| REQUIREMENT |
Find the line with "left shoulder: (208, 244)" and the line with "right eye: (210, 160)" in the entries below; output exactly those two lines, every line between them, and no others.
── DATA FOR THE TASK ──
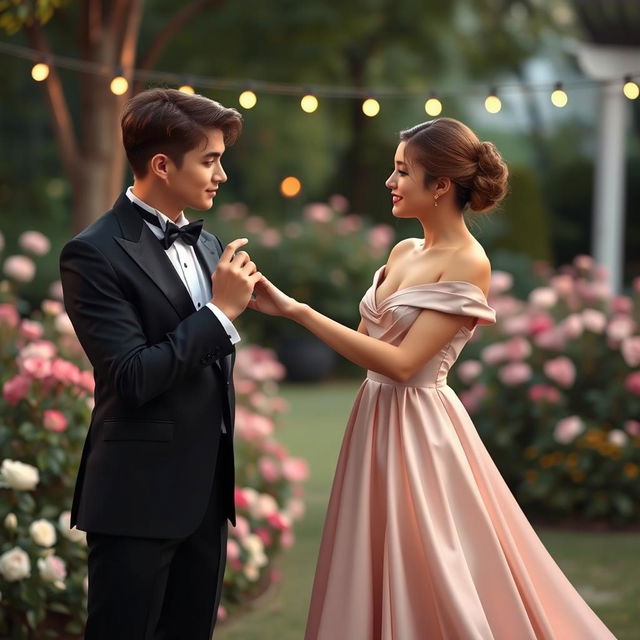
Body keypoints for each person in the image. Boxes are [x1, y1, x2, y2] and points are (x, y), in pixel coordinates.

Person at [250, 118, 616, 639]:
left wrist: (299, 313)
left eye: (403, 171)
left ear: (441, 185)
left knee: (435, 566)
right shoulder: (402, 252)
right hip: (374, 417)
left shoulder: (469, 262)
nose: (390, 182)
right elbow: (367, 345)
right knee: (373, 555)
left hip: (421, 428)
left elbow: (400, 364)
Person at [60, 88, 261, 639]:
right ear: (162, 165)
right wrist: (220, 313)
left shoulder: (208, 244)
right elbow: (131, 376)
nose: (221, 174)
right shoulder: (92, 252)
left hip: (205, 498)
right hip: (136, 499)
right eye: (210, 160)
───
── DATA FOR THE TASK ──
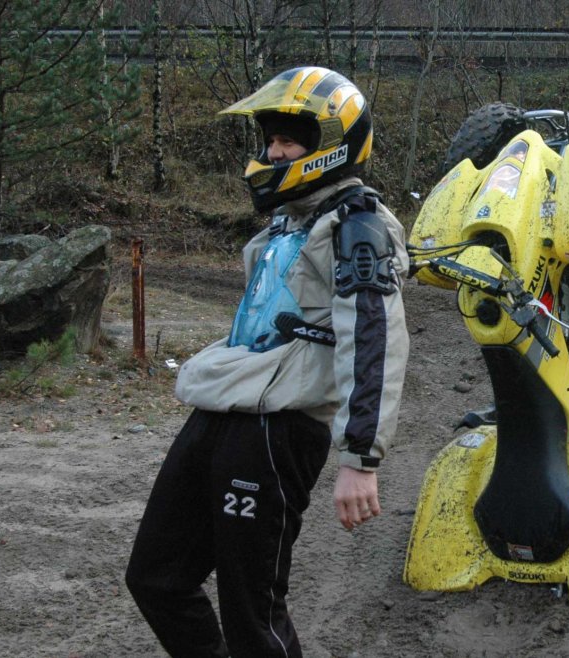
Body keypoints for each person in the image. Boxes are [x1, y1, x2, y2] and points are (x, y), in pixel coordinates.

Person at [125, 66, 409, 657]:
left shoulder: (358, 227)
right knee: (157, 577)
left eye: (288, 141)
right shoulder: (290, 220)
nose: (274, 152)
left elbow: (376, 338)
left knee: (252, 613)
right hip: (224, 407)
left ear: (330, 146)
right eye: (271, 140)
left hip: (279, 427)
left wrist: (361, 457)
───
| ANSWER BOX |
left shoulder: (208, 244)
right elbow: (131, 376)
nose: (221, 174)
right shoulder: (92, 252)
left hip: (205, 498)
right hip: (136, 499)
right eye: (210, 160)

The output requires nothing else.